MobileRead Forums - View Single Post

Greg Anos · 01-24-2010, 06:24 PM

Quote:

Originally Posted by Skydog

Indeed, but aren't most word processors, particularly Word, known for terrible HTML output?

First, let us define terrible. Seriously. I define bad two ways, One, it doesn't function. Two, other programs I need to read the HTML won't read it.

I don't insist on pretty, tight HTML, just does it work, and can it be converted to Epub and Mobi, and be read in FBReader from a zipped file. (I use OpenInkPot on my Hanlin readers....
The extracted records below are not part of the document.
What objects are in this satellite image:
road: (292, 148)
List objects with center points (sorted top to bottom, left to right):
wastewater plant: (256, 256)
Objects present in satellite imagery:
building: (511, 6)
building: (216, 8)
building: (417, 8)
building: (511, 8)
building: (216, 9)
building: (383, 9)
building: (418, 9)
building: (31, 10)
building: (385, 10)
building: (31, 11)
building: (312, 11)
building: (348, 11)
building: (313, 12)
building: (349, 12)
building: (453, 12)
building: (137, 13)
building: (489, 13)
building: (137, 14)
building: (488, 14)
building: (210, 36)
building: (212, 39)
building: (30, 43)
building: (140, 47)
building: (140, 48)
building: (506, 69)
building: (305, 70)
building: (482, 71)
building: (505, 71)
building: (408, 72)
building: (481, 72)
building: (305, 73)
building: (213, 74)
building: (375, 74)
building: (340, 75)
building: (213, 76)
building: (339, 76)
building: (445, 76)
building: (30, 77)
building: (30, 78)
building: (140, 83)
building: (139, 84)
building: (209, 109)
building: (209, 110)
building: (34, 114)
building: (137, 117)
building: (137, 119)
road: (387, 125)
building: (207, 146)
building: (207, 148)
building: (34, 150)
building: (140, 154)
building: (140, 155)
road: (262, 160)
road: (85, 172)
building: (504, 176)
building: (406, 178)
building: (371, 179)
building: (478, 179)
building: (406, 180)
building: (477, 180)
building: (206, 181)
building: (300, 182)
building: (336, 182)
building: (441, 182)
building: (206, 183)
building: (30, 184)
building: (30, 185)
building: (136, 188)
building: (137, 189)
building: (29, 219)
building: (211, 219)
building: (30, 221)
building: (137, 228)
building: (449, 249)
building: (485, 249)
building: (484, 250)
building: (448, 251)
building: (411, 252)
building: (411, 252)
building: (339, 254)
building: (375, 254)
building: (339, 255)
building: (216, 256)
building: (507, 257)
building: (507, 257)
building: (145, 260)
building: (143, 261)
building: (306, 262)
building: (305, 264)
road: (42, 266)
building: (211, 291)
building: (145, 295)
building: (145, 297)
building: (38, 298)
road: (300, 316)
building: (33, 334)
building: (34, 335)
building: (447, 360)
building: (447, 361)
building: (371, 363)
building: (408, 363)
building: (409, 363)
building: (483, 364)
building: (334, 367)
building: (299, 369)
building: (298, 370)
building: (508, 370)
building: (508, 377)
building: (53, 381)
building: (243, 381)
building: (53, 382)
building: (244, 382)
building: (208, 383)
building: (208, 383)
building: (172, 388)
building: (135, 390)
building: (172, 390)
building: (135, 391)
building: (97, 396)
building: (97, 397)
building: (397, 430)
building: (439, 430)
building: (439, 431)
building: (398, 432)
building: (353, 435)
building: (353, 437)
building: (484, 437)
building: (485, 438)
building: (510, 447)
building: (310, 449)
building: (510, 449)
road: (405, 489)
Now this is a very loose standard, inasmuch as I will go in and add my own bits of HTML to the output. (Usually images and internal hyperlinks.)

Now by this standard, Word 97 works somewhat (won't convert into anything in Calibre, but will convert to epub in Sigil and the Epub can be back converted into mobi by Calibre), Word 2000 works well, but produces XML (XHTML) which is needlessly wordy for e-book use compared to HTML, Atlantis doesn't work (can't handle RTF conversion properly and sets some lines of text to zero height.), and Open Office messes up the RTF formatting while editing it, which leads to bad HTML formatting output.

So currently I use scanner to RTF, spell-check in Open Office despite it's problems, because it highlights hypenated words nicely, clean up the format mangles in Wordpad, load into Word 2000 and save as web page, and load into Calibre, which zips up the XML (and converts to Epub and Mobi, if required.)

Oh yes, I also use Hexedit 3.0 to clean up RTF control language at byte level, as needed.

Anyway you look at it, lots of work...